I recently read a fantastic book that I think has particular relevance for teachers, and I wanted to pass along this recommendation. Chip and Dan Heath's Made to Stick starts with the idea that every day people all over the world are trying to communicate their ideas to others and have them be remembered. These messages, for example, may be advertisements that companies send to consumers, corporate strategy that executives send to their employees, or lessons that teachers and parents present to children.
The authors make the point that some messages tend to "stick" with their audience while others don't. Subway's advertising campaign involving Jared, for example, resonated with the American public while its "7 Under 6" campaign was far less successful. To explain why some messages stick and others don't, the Heaths present six criteria of "stickiness." Specifically, they offer six qualities that messengers can use to make their messages more likely to be remembered and acted upon.

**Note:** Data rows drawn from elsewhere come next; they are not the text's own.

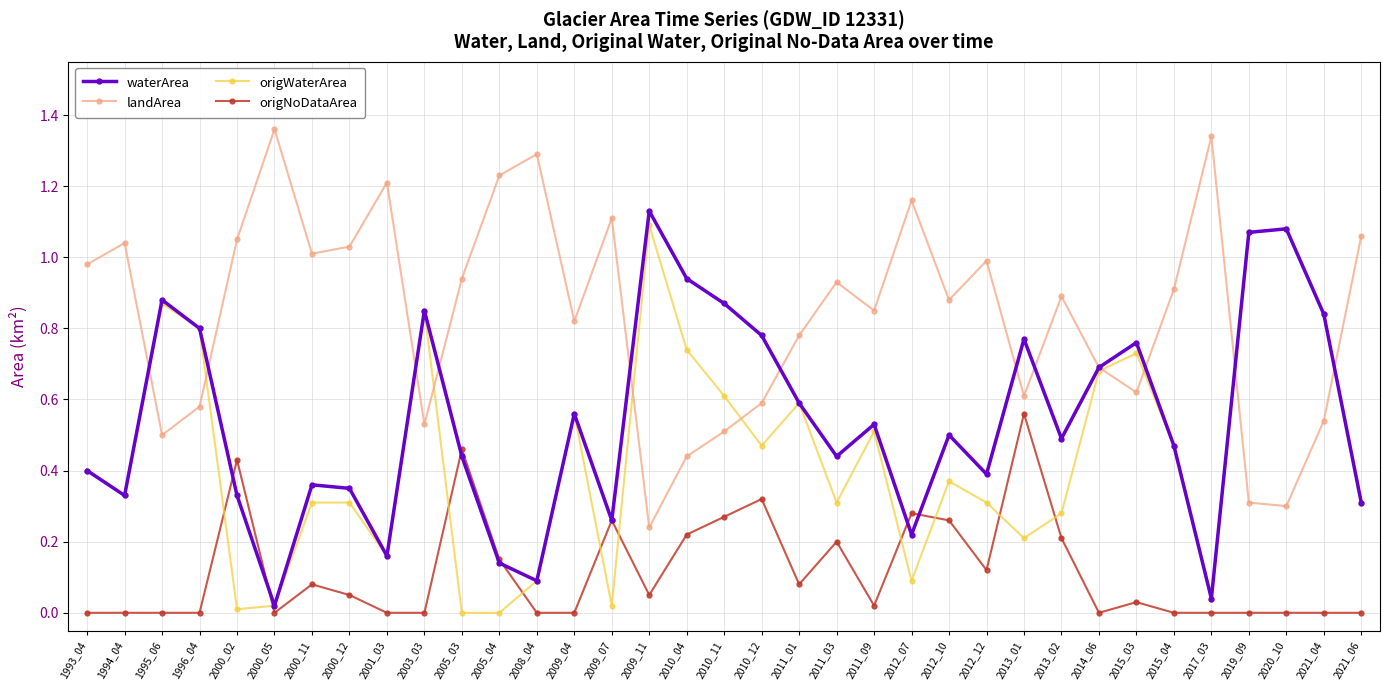

Where do waterArea and origNoDataArea first cross each other?

1996_04 and 2000_02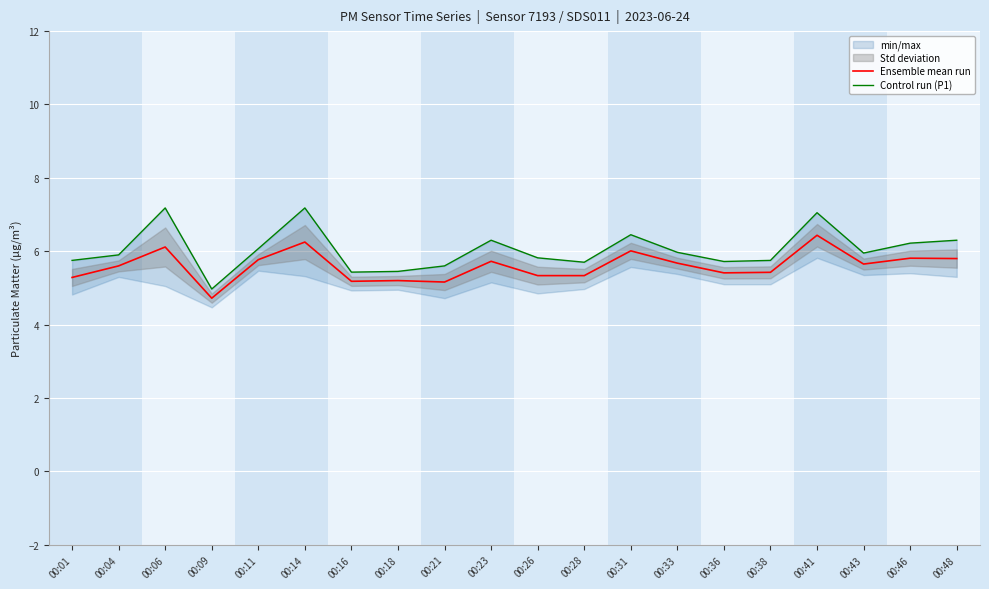

Which series has the largest range (max minus min)?

Control run (P1)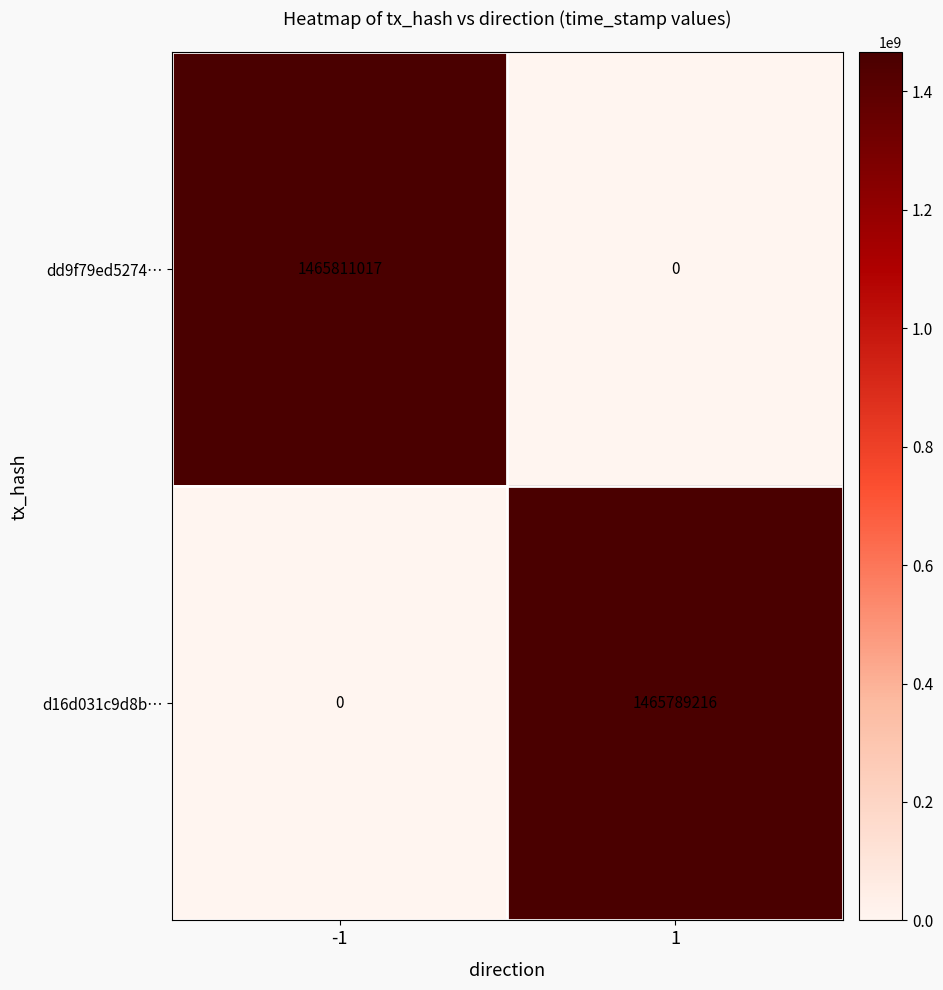

Which series has the widest spread of values?

dd9f79ed5274…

These qualities are: 1) simplicity, 2) unexpectedness, 3) concreteness, 4) credibility, 5) emotional, and 6) stories. Since reading this book, I have made an effort to incorporate these six qualities into my teaching, and the early results have been promising. In fact, the book inspired the "31st Student" idea that I recently shared with you. I'm also working on some new "sticky" classroom ideas that I hope to share with you in the near future.
In short, the book is a terrific read full of interesting examples that can serve as a catalyst for educators who are looking to add their impact to their instruction. You can find the book on amazon.